DaisyBit is a compressed binary information which can be passed throughout the online advertising ecosystem (through OpenRTB specification) to transfer the consent status of the user visiting a website.
Example of a DaisyBit – 11111110111110010100110011011111001010110.
IAB Europe developed the GDPR Consent Framework to help publishers and Adtech companies (third-parties) deal with the consent process. The ultimate goal is to make everyone in the ecosystem ‘GDPR Compliant’.
DaisyBit is a part of the GDPR Consent Framework. It facilitates one of the important aspects of the framework i.e., passing the user’s consent through the chain.
What information is converted into DaisyBit?
In one word – Consent. A user’s consent is converted into a DaisyBit. If a publisher has a dozen purposes and vendors which can track the user and target ads, then the user can provide consent for each vendor and purpose, individually.
Here’s what we mean (Oversimplified Example):
Purpose 1 – Consent given – 1
Purpose 2 – No Consent given – 0
Vendor 1 – No consent given – 0
Vendor 2 – Consent given – 1
Vendor 3 – Consent given – 1
DaisyBit generated – 10011. This DaisyBit is passed down to the ecosystem through OpenRTB specification.
What does the purpose mean?
It’s the reason behind the collection of the users’ data. That is, Targeting ads, tracking web sessions, etc.
Who are the vendors?
IAB Europe is maintaining a dynamic list of vendors (Processors and Controllers) called ‘Global Vendor List’. An entity from the list is a vendor and a publisher can use the list as a basis for disclosure and consent requests.

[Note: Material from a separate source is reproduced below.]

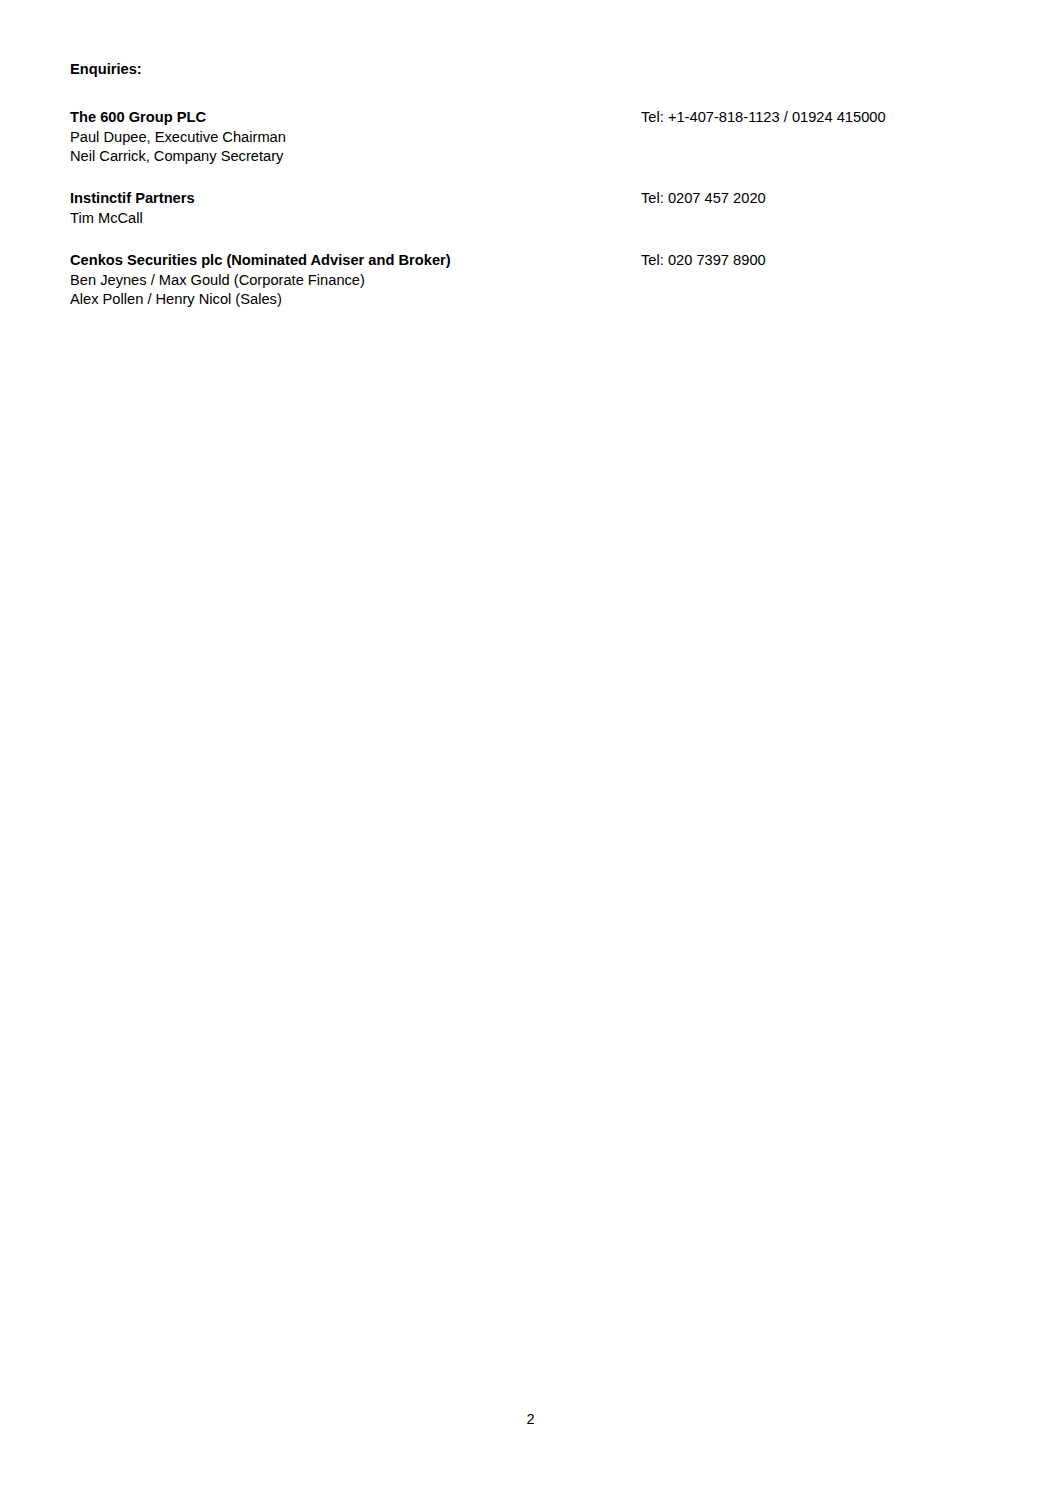Enquiries:
| The 600 Group PLC Paul Dupee, Executive Chairman Neil Carrick, Company Secretary | Tel: +1-407-818-1123 / 01924 415000 |
| Instinctif Partners Tim McCall | Tel: 0207 457 2020 |
| Cenkos Securities plc (Nominated Adviser and Broker) Ben Jeynes / Max Gould (Corporate Finance) Alex Pollen / Henry Nicol (Sales) | Tel: 020 7397 8900 |
2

How will DaisyBit help publishers to determine whether a user is opted out or not?
If the user opts in, the consent status will be 1. Else, 0. If the user hasn’t given any consent or the user is a first time visitor, then there will no cookie containing the DaisyBit. Therefore, the user is prompted for consent.
Cookie! So the solution is vulnerable to cookie clearing?
You’re right. Preferred vendors, purposes, and consent preferences will be gone, once the user clears cookies. The consent should be re-obtained from the user. Thus, the IAB Europe plans to develop more reliable storage methods in the future.
Can a Vendor see the consent status of other vendors?
The OpenRTB request will contain the DaisyBit which will allow the vendor to see the consent status of other vendors and publisher.
However, a vendor can’t see the purposes and disclosures of other vendors and publishers. Only CMPs can read the status and disclosures associated with a domain.
Does ‘DaisyBit’ work in any app?
No, the framework isn’t supporting any mobile apps yet.
“The current solution works for web-based apps, but not native apps. An SDK is being discussed and is required as an add-on to this solution and will be made available to app builders by individual CMPs.”
– IAB Europe.
Update: IAB Tech Lab & IAB Europe released tech specifications for Mobile In-app Framework recently and now, it is open for Feedback.
How is the DaisyBit distributed?
Consent Management Platforms (CMPs) will be responsible for the distribution. And, vendors have to update on their side to receive the DaisyBit.
“This will be done with a call to one or more of the standardized JS API functions. Each vendor or SSP will need to update their own code to use the API to check preferred vendors, purposes, and consent when their system receives a call.”
– IAB Europe.
The Way Forward
There wasn’t a wide-adoption of the framework yet. A few premium publishers have taken steps to enforce the framework with an in-house CMPs (Axel Springer and Schibsted). Mid-market and small publishers are still striving to settle on a solution.
Google limiting its ‘Funding Choices’ to share consent with just 12 Adtech vendors further amplifies the confusion. Most publishers couldn’t decide a side to rely on.
Industry experts say this will add a new layer to the landscape and agitate the adtech vendors (especially DSPs and trackers).
Note: We’ll update the article continuously to help you better understand the framework.